You guyssssssss. I’ve made so many banana breads over the last few days. Sometimes I wish I could end baking but when I have the desire to, I simply can’t end. I believe I’m an addict.
Because of my cooking urges, I’m often up late at night; however I do not get the chance to photograph the recipe since it’s dark and because I’m a little bit of a perfectionist. But occasionally I just need to share a recipe along with you right away so I took these photos with my iPhone… hope you don’t mind!
This coconut oatmeal banana bread is merely fantastic. I’ve made it twice over the past two days and my sweetheart definitely adores it. Small does he understand it’s healthy! Hehe I earn the best girlfriend award.

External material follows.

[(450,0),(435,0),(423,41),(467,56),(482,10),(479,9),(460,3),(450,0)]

To keep the bread on the lighter side, I used oats, minimal sugar, coconut milk, and greek yogurt. There’s a little more than a tablespoon of coconut essential oil in the entire recipe! In case you have almost any issues regarding where by along with the best way to employ stuffed zucchini boats no cheese, you’ll be able to contact us at our web site. For a little indulgence, I added mini delicious chocolate potato chips and coconut because who doesn’t love a little chocolate?
The sprinkle of coconut is wonderful on top since the coconut toasts once the bread bakes.

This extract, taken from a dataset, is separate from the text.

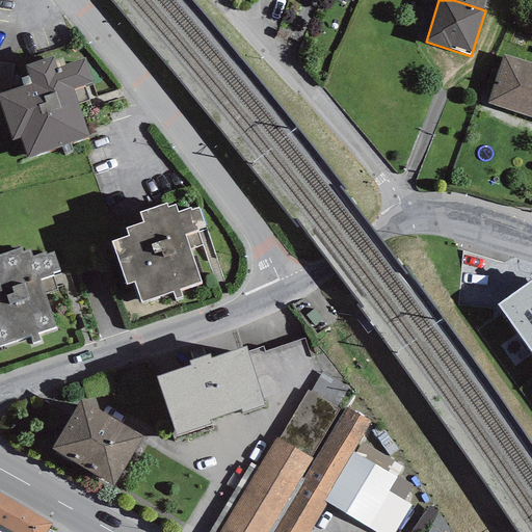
[(464,0),(463,3),(482,9),(484,0),(464,0)]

If you wish to make it even healthier, try replacing some or all the flour with whole wheat grains pastry flour or white whole wheat.
Skinny Delicious chocolate Coconut Oatmeal Banana Bread
1/4 teaspoon cooking soda
1 1/2 tablespoons coconut or olive oil
2 teaspoons vanilla extract
extra coconut flakes and delicious chocolate chips, for sprinkling
Preheat oven to 350° F. Grease a 9 inches loaf skillet with nonstick food preparation spray.

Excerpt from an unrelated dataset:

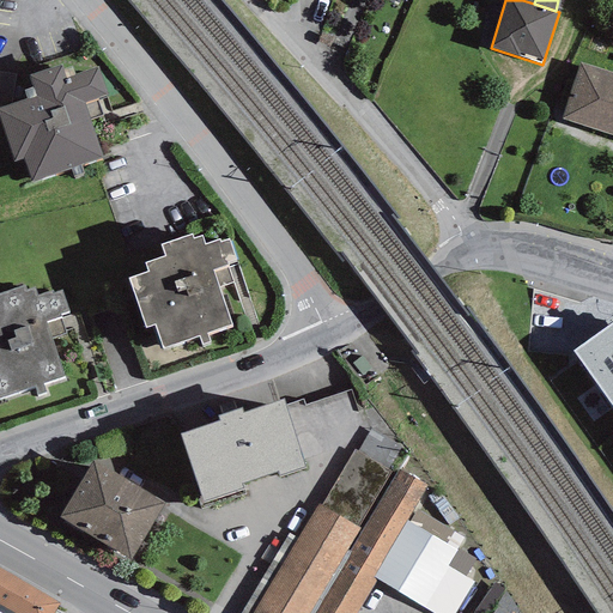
[(612,73),(578,62),(562,120),(612,135),(612,73)]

In medium bowl whisk collectively flour, oats, baking powder, baking soda, cinnamon and salt; set aside.
In large dish, beat collectively mashed bananas, darkish sugar, oil, vanilla, and egg whites until well combined. Mix in greek yogurt and coconut milk.
Add dried out ingredients towards the moist, and mix until simply combined. Gently flip in coconut flakes and chocolates potato chips. Sprinkle a tablespoon or two or delicious chocolate chips and coconut together with the loaf of bread, if preferred. (I love it as the coconut gets toasted if you bake it.) Pour batter into ready loaf skillet and bake for 45-60 minutes or until knife comes out nearly clean with a few crumbs attached. Cut into 15 slices and enjoy!
Feel free to substitute fifty percent of the flour for whole wheat grains. Just add another tablespoon of dairy.
can this be produced with gluten free of charge flour
in that case, which kinds would you recommend using and just how much of each
I am baking this now, as I type. Can’t wait! I’ll allow ya know how as it happens.
Also, I believe the quantity of salt was inadvertently omitted. I bake quite often, so, I eyeballed the total amount.